Namur Roller Derby
- Metro area: Namur
- Country: Belgium
- Founded: 2011
- Teams: Namur Roller Derby A Namur Roller Derby B Namur Roller Derby C Namur Glorious Basterds (Mixed team)
- Track type: Flat
- Venue: Centre Sportif de Plomcot
- Affiliations: WFTDA
- Website: www.namurrollerderby.be

= Namur Roller Derby =

Roller derby league

Namur Roller Derby (NRD), formerly known as Namur Roller Girls, is a flat track roller derby league based in Namur, Belgium. Founded in 2011, the league currently consists of three Finta* teams and one mixed team which compete against teams from other leagues. Namur Roller Derby is a member of the Women's Flat Track Derby Association (WFTDA).

==History==
The league was founded in March 2011 by five friends.
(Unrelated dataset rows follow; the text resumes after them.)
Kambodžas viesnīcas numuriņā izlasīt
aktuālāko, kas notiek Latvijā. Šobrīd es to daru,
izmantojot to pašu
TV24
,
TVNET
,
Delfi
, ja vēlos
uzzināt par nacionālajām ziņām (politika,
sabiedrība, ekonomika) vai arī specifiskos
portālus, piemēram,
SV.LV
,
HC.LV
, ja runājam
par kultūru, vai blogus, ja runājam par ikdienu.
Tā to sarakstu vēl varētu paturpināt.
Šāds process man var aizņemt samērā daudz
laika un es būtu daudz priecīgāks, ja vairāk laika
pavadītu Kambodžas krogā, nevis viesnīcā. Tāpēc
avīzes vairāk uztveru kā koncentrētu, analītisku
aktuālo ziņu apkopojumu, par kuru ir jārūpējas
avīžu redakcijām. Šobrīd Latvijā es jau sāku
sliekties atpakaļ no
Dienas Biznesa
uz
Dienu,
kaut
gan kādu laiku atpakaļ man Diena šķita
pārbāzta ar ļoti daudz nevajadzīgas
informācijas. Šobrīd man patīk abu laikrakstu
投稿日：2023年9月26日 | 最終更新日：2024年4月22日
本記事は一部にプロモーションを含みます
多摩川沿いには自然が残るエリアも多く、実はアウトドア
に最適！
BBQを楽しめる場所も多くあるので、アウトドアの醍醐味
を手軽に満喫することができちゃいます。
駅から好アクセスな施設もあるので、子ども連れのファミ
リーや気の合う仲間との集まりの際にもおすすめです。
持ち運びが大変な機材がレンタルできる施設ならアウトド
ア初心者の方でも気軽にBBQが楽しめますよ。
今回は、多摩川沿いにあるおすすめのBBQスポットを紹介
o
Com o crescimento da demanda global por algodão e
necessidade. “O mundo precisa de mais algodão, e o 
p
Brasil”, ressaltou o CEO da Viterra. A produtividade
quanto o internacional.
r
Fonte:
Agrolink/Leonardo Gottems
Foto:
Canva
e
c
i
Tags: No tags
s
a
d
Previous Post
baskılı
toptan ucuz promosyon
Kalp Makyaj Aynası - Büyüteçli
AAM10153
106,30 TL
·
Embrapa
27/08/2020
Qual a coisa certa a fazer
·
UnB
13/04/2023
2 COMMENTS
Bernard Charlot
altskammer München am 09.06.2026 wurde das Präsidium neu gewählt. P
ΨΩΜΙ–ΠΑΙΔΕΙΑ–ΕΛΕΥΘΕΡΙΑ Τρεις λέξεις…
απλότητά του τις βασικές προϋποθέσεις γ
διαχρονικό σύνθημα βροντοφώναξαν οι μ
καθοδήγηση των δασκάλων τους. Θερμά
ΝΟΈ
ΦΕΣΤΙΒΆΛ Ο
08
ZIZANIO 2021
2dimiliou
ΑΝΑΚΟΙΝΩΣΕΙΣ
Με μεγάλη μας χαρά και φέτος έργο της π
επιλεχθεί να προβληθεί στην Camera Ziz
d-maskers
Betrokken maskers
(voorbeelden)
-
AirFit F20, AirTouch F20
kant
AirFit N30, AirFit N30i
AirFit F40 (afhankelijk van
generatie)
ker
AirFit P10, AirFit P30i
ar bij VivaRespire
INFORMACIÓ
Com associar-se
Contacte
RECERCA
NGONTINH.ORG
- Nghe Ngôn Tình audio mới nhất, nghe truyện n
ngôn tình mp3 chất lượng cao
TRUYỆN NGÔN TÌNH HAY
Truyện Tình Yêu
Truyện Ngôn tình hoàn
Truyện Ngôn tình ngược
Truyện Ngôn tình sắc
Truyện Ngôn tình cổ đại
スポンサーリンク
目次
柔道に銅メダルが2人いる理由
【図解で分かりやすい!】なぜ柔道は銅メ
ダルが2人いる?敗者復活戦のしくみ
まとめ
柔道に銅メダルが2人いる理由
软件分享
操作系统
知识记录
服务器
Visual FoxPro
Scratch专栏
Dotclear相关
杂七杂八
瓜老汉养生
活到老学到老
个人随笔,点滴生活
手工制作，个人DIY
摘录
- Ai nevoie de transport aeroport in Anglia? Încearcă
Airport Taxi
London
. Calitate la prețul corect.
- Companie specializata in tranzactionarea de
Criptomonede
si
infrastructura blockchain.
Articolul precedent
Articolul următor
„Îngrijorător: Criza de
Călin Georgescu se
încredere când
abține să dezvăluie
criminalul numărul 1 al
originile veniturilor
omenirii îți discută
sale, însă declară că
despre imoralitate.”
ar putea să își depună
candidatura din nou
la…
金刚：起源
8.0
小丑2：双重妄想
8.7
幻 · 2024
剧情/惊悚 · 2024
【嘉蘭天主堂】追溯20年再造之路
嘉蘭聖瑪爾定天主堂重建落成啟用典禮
At first with the help of trainers from the Brussels Derby Pixies, the skaters learned the basics of roller derby before becoming gradually autonomous. The Namur Roller Derby A team played its first bout against the Dom City Dolls from Utrecht in September 2012.

In January 2014, Namur Roller Derby was accepted as member of the WFTDA Apprentice Program. Later that year, a second team, the Namur Roller Derby B, was founded. The league also launched a mixed team that year, the Namur Glorious Basterds.

In the beginning of 2016, a third Finta* team was established, the Namur Roller Derby C.

Namur Roller Derby graduated to full WFTDA membership in March 2017.

In March 2022, the league, previously known as Namur Roller Girls, renamed itself to Namur Roller Derby.